**SOURCE INFORMATION:**
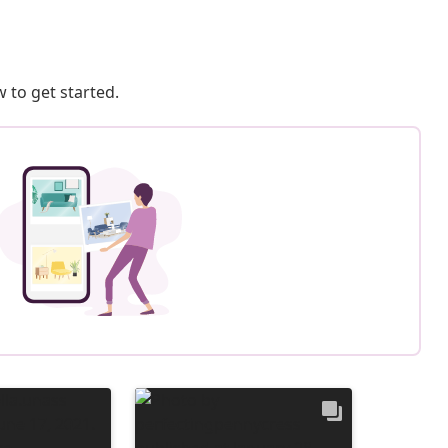
 to get started.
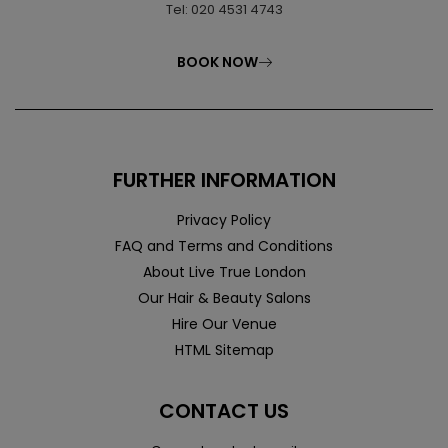
Tel: 020 4531 4743
BOOK NOW
FURTHER INFORMATION
Privacy Policy
FAQ and Terms and Conditions
About Live True London
Our Hair & Beauty Salons
Hire Our Venue
HTML Sitemap
CONTACT US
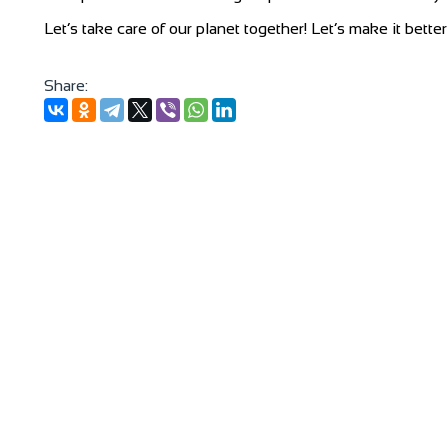
Let’s take care of our planet together! Let’s make it bette
Share:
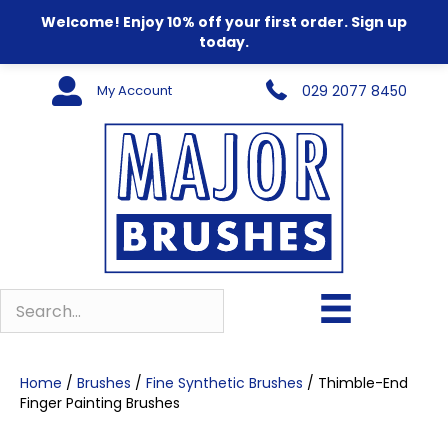
Welcome! Enjoy 10% off your first order. Sign up
today.
My Account
029 2077 8450
Home
/
Brushes
/
Fine Synthetic Brushes
/ Thimble-End
Finger Painting Brushes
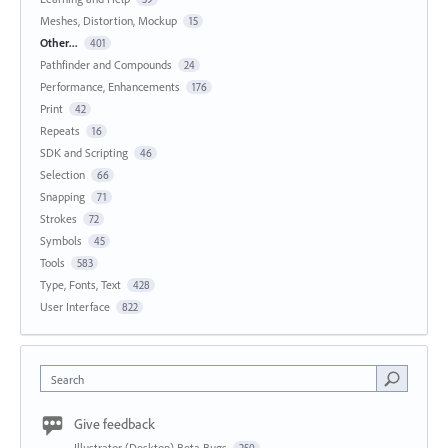
Meshes, Distortion, Mockup
15
Other...
401
Pathfinder and Compounds
24
Performance, Enhancements
176
Print
42
Repeats
16
SDK and Scripting
46
Selection
66
Snapping
71
Strokes
72
Symbols
45
Tools
583
Type, Fonts, Text
428
User Interface
822
Search
Give feedback
Illustrator (Desktop) Beta Bugs
250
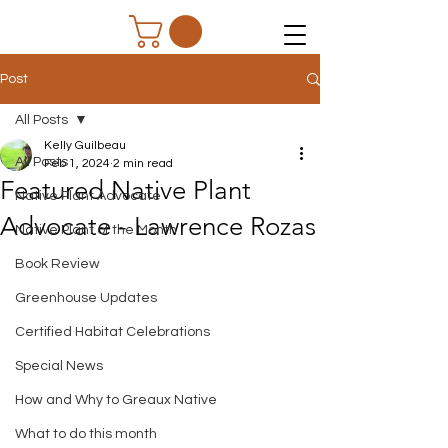
Post
All Posts
Kelly Guilbeau
All Posts
Feb 1, 2024
2 min read
Featured Native Plant
Native Plant Advocate
Advocate - Lawrence Rozas
Native Plant of the Month
Book Review
Greenhouse Updates
Certified Habitat Celebrations
Special News
How and Why to Greaux Native
What to do this month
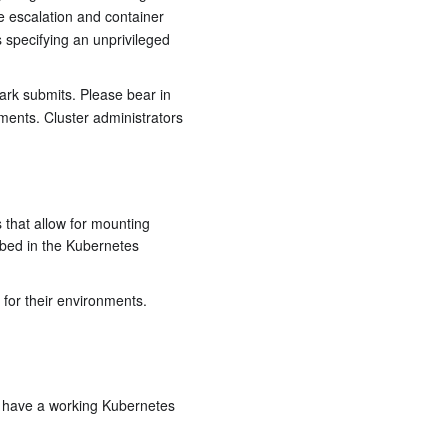
ge escalation and container
s specifying an unprivileged
ark submits. Please bear in
ments. Cluster administrators
 that allow for mounting
bed in the Kubernetes
for their environments.
dy have a working Kubernetes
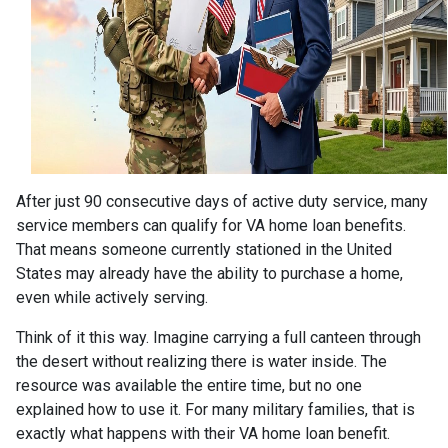
After just 90 consecutive days of active duty service, many
service members can qualify for VA home loan benefits.
That means someone currently stationed in the United
States may already have the ability to purchase a home,
even while actively serving.
Think of it this way. Imagine carrying a full canteen through
the desert without realizing there is water inside. The
resource was available the entire time, but no one
explained how to use it. For many military families, that is
exactly what happens with their VA home loan benefit.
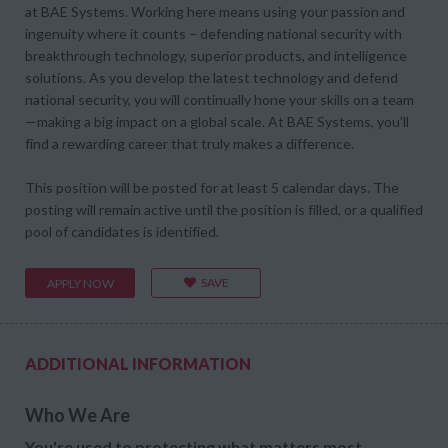
at BAE Systems. Working here means using your passion and
ingenuity where it counts – defending national security with
breakthrough technology, superior products, and intelligence
solutions. As you develop the latest technology and defend
national security, you will continually hone your skills on a team
—making a big impact on a global scale. At BAE Systems, you’ll
find a rewarding career that truly makes a difference.
This position will be posted for at least 5 calendar days. The
posting will remain active until the position is filled, or a qualified
pool of candidates is identified.
SAVE
APPLY NOW
ADDITIONAL INFORMATION
Who We Are
You're used to protecting what matters most.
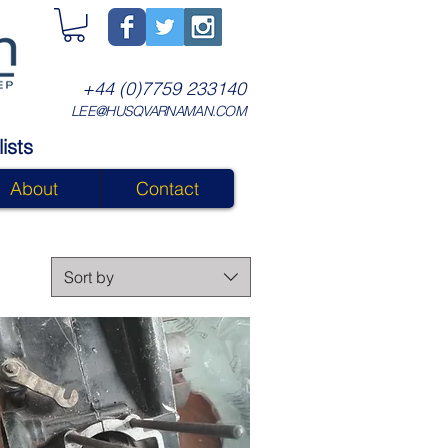
+44 (0)7759 233140
LEE@HUSQVARNAMAN.COM
ists
About
Contact
Sort by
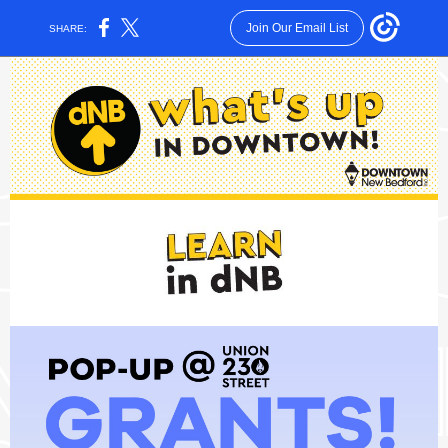
Join Our Email List
SHARE:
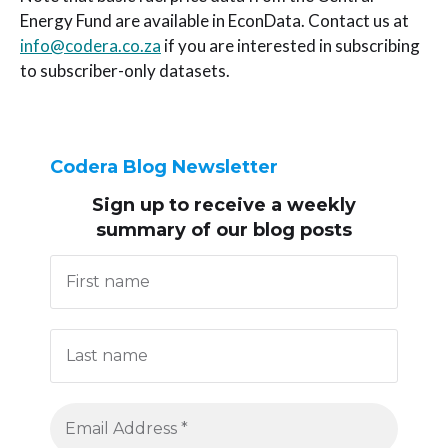
Energy Fund are available in EconData. Contact us at
info@codera.co.za
if you are interested in subscribing
to subscriber-only datasets.
Codera Blog Newsletter
Sign up to receive
a weekly
summary of our blog posts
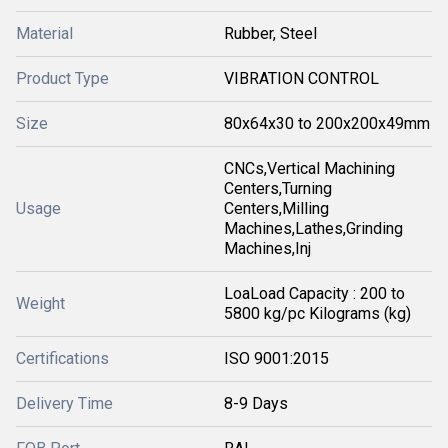
Material
Rubber, Steel
Product Type
VIBRATION CONTROL
Size
80x64x30 to 200x200x49mm
CNCs,Vertical Machining
Centers,Turning
Usage
Centers,Milling
Machines,Lathes,Grinding
Machines,Inj
LoaLoad Capacity : 200 to
Weight
5800 kg/pc Kilograms (kg)
Certifications
ISO 9001:2015
Delivery Time
8-9 Days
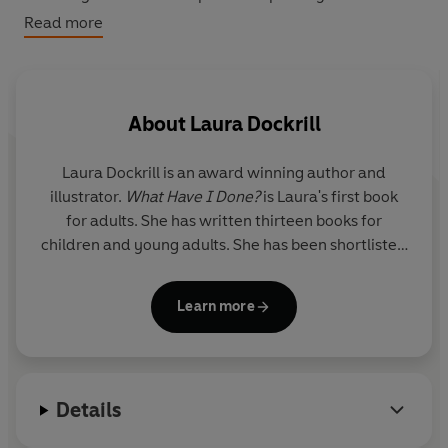
owner of the world's most ugly, stupid, babyish
Read more
pyjamas.
Can the power of Darcy's colourful, wild, glittering
imagination turn all her troubles around?
About
Laura Dockrill
Laura Dockrill is an award winning author and
illustrator.
What Have I Done?
is Laura's first book
for adults. She has written thirteen books for
children and young adults. She has been shortlisted
for the Waterstones Book of The Year Prize, long
listed for the Carnegie Medal and shortlisted for
Learn more
the YA Book Prize 2018. She has earned plaudits like
‘Top 10 literary Talent’ from The Times.
Laura has appeared on a host of TV programmes;
Details
CBeebies, Blue Peter, Newsnight and BBC Breakfast
to name a few. Her radio prowess spans across the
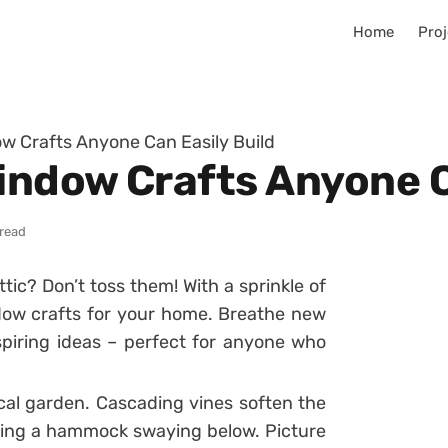
Home
Proj
ow Crafts Anyone Can Easily Build
Window Crafts Anyone C
 read
tic? Don’t toss them! With a sprinkle of
dow crafts for your home. Breathe new
nspiring ideas – perfect for anyone who
cal garden. Cascading vines soften the
ling a hammock swaying below. Picture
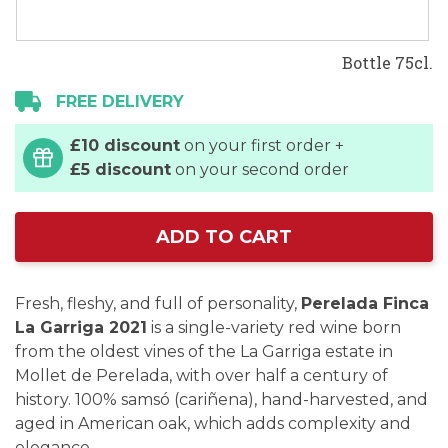
Bottle 75cl.
FREE DELIVERY
£10 discount
on your first order +
£5 discount
on your second order
ADD TO CART
Fresh, fleshy, and full of personality,
Perelada Finca
La Garriga 2021
is a single-variety red wine born
from the oldest vines of the La Garriga estate in
Mollet de Perelada, with over half a century of
history. 100% samsó (cariñena), hand-harvested, and
aged in American oak, which adds complexity and
elegance.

**EXERCISE AIM:** Search the entries for the word "security" and pick out every line that holds it.

**ANSWER TO THIS TASK:**
ingenuity where it counts – defending national security with
national security, you will continually hone your skills on a team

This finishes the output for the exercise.